Un appartement de 60 m² à Tokyo coûte désormais 15 fois le salaire d'un travailleur qualifié, contre 10 fois il y a dix ans, et bien plus qu'à Londres, Singapour et New York, selon le rapport d'UBS.

Bien qu'elle soit en partie due à la faiblesse des taux d'intérêt, la flambée des prix est alimentée par les acheteurs étrangers qui profitent de la faiblesse du yen, aujourd'hui proche de son niveau le plus bas depuis 33 ans, et par ceux qui cherchent à transférer des fonds hors de Chine, où une crise immobilière et des préoccupations géopolitiques freinent les investissements, selon les experts en immobilier.

Les étrangers ont investi plus de 1 800 milliards de yens dans l'immobilier japonais depuis 2019, dépassant les flux des investisseurs institutionnels, des fonds immobiliers et des entreprises, selon le cabinet de conseil Cushman & Wakefield.

Et ce n'est pas fini. Les fonds des spéculateurs immobiliers se sont accumulés au fil de la pandémie, et le Japon semble être une destination de choix en Asie pour les faire atterrir, a déclaré Mari Kumagai, directrice de Cushman & Wakefield.

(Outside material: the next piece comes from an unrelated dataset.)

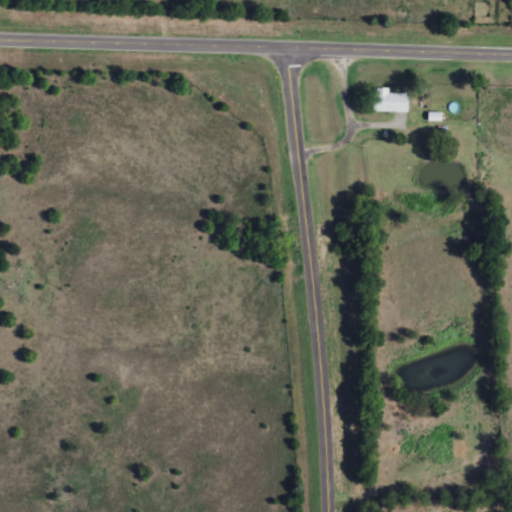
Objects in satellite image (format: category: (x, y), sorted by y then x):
road: (255, 43)
building: (391, 102)
road: (319, 278)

"S'ils veulent garder l'argent en Asie-Pacifique, ils ont tendance à le placer en Australie, à Singapour ou au Japon", a déclaré Mme Kumagai, ajoutant que le Japon était le plus attrayant des trois, en raison de la stabilité de la valeur et de la taille de l'économie.

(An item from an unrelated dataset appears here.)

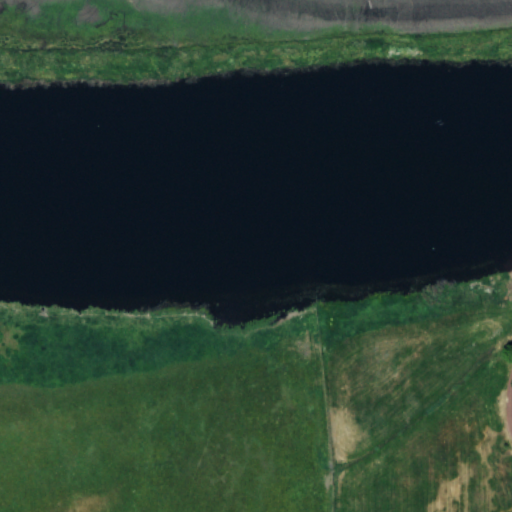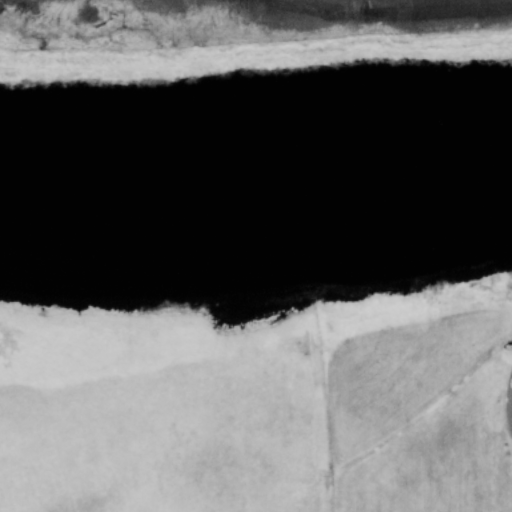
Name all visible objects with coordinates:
river: (291, 177)
river: (35, 194)
road: (509, 412)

Les prix moyens des appartements dans le centre de Tokyo ont augmenté l'année dernière en raison de l'arrivée sur le marché d'une offre importante de résidences haut de gamme. Le nouveau complexe Azabudai Hills, qui comprend la plus grande tour de bureaux du pays et environ 1 400 unités résidentielles, en est un exemple emblématique.

Le projet Azabudai, qui domine l'emblématique Tokyo Tower, attire l'attention des investisseurs taïwanais, a déclaré Wang Mao San, président de Shingi-fusaya Realty Inc.

Les Taïwanais très riches s'arrachent les propriétés de Tokyo d'une valeur supérieure à 100 millions de yens pour en faire des résidences secondaires, a-t-il déclaré, tandis que les investisseurs riches ordinaires se concentrent sur les appartements d'une valeur de 30 à 70 millions de yens à Tokyo et dans la métropole d'Osaka, à l'ouest du pays.

"Au Japon, la situation politique et économique est stable", a déclaré M. Wang à propos de l'attrait du marché. "Tokyo n'est pas encore très chère par rapport à d'autres grandes villes comme Hong Kong et Londres.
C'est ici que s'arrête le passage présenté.